If the MPFC organized self- and other-representations in either of these ways, the following question was whether loneliness might be linked to alterations in that structure.
The scans showed that the MPFC maintained a network of social circles, based on closeness. The gap between oneself and others that lonely people often perceive was reflected by altered activity patterns in the brains of lonelier participants.
"Other people have looked at loneliness in the brain, but for the most part it's been how loneliness affects responses to other things" — for example, altered reward or threat responses in people who are lonely, Courtney said.
"We're really trying to get at what the mechanism is behind loneliness and really trying to tease apart this perceived self-other gap, which we think can not only help us understand neuroscience, but also helps us to understand maybe what loneliness is and where it's coming from."
Study participants included 43 college students and community members between ages 18 and 47 and with reported normal neurological histories.
Before the brain scans, they wrote the names of five people with whom they had the "closest, deepest, most involved and most intimate relationships" and five acquaintances, such as classmates, colleagues or neighbors, ranked in the order in which they felt closest to them.
Responses to the University of California, Los Angeles, Loneliness Scale determined how much participants felt they lacked companionship, had no one to turn to or that people were around them but not with them.
In the MRI experiments, the names and celebrity names were used to elicit brain activation associated with thinking about people close to them and those who were acquaintances.
Afterward, participants scaled their closeness to each target. People close to them were rated closer than acquaintances, who were determined closer than celebrities. The similarity of the people within each group was likewise rated.

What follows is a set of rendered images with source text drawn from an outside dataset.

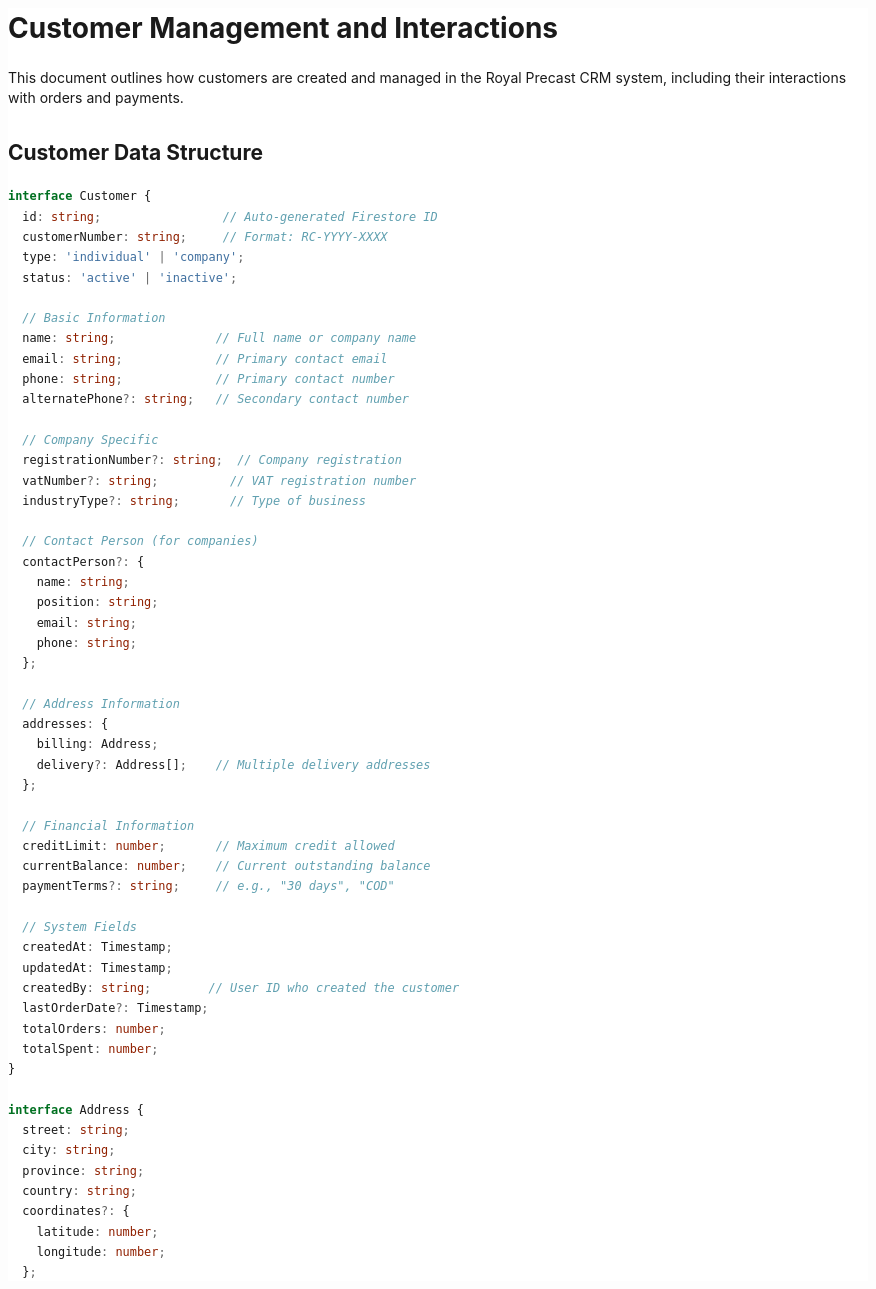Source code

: # Customer Management and Interactions

This document outlines how customers are created and managed in the Royal Precast CRM system, including their interactions with orders and payments.

## Customer Data Structure

```typescript
interface Customer {
  id: string;                 // Auto-generated Firestore ID
  customerNumber: string;     // Format: RC-YYYY-XXXX
  type: 'individual' | 'company';
  status: 'active' | 'inactive';
  
  // Basic Information
  name: string;              // Full name or company name
  email: string;             // Primary contact email
  phone: string;             // Primary contact number
  alternatePhone?: string;   // Secondary contact number
  
  // Company Specific
  registrationNumber?: string;  // Company registration
  vatNumber?: string;          // VAT registration number
  industryType?: string;       // Type of business
  
  // Contact Person (for companies)
  contactPerson?: {
    name: string;
    position: string;
    email: string;
    phone: string;
  };
  
  // Address Information
  addresses: {
    billing: Address;
    delivery?: Address[];    // Multiple delivery addresses
  };
  
  // Financial Information
  creditLimit: number;       // Maximum credit allowed
  currentBalance: number;    // Current outstanding balance
  paymentTerms?: string;     // e.g., "30 days", "COD"
  
  // System Fields
  createdAt: Timestamp;
  updatedAt: Timestamp;
  createdBy: string;        // User ID who created the customer
  lastOrderDate?: Timestamp;
  totalOrders: number;
  totalSpent: number;
}

interface Address {
  street: string;
  city: string;
  province: string;
  country: string;
  coordinates?: {
    latitude: number;
    longitude: number;
  };
```
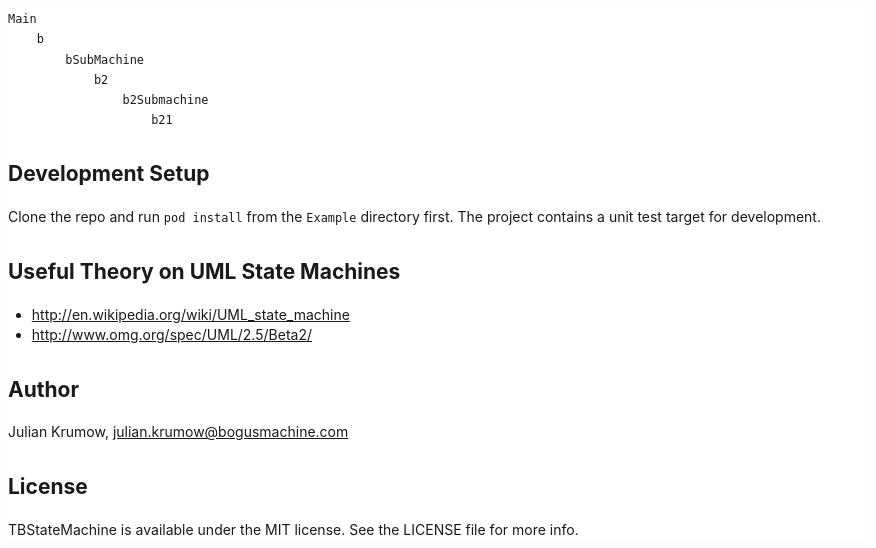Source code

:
 ```
Main
    b
        bSubMachine
            b2
            	b2Submachine
            		b21
```

## Development Setup

Clone the repo and run `pod install` from the `Example` directory first. The project contains a unit test target for development.

## Useful Theory on UML State Machines

- http://en.wikipedia.org/wiki/UML_state_machine
- http://www.omg.org/spec/UML/2.5/Beta2/

## Author

Julian Krumow, julian.krumow@bogusmachine.com

## License

TBStateMachine is available under the MIT license. See the LICENSE file for more info.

Thinking about someone from each category corresponded with a different activity pattern in the medial prefrontal cortex: one each for the self; close others and acquaintances; and celebrities.

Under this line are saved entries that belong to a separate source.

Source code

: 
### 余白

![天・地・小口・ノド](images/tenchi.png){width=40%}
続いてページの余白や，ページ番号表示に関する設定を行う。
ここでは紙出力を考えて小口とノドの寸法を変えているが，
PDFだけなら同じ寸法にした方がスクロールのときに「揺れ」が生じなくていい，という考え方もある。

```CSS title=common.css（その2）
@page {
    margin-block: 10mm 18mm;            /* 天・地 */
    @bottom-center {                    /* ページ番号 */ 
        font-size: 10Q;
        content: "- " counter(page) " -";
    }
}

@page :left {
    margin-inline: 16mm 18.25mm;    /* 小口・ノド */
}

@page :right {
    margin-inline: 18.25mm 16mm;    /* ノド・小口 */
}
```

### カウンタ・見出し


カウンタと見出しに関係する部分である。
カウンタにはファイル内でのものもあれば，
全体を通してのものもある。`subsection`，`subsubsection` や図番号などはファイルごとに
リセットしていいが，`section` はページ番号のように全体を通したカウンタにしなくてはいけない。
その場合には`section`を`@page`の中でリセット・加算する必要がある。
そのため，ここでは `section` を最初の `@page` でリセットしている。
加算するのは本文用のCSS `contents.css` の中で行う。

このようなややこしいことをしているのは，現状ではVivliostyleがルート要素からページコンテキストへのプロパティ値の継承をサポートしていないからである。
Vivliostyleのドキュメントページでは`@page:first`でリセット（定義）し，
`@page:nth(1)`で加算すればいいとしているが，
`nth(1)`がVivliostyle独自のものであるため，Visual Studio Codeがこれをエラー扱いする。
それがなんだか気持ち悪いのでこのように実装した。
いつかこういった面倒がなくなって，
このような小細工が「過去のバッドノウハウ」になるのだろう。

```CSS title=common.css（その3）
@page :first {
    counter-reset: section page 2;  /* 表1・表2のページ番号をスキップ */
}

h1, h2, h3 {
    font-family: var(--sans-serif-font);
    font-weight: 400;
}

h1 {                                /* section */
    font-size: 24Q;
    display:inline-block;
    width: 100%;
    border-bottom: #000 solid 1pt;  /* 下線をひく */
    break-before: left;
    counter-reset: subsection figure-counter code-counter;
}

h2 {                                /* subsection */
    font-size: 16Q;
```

British evolutionary psychologist Robin Dunbar has "this idea of social circles in which, basically, there is a maximum number of people that you can maintain in your social circle due to the cognitive demands of interacting with a particular number of people," Courtney said. "There are sort of only so many people that can belong to your close, intimate circles."
The closer the subjects were to the participant, the more the activity pattern resembled the pattern seen when they thought of themselves.
But the patterns differed for lonelier individuals — the perceived similarity between themselves and others was reduced. Their brains also grouped all categories of people and those within them as similar — regardless of the fact that they actually listed different people as being close or acquaintances, and regardless of the person they thought about during the scan.
"You would expect there to be this differentiation between close others and acquaintances, but actually you're seeing less of that for people who are lonely," Courtney said.
"This blurring of social circles with loneliness was even observed in the similarity between close others and celebrities," the study said.
Though the participants' brains represented themselves separately from others, that distance was bridged by their brains' perceptions of their closest friends as the most similar to themselves.
"The social brain appears to map our personal ties, and alterations in this map may help explain why lonely individuals endorse statements such as 'people are around me but not with me,'" the study said.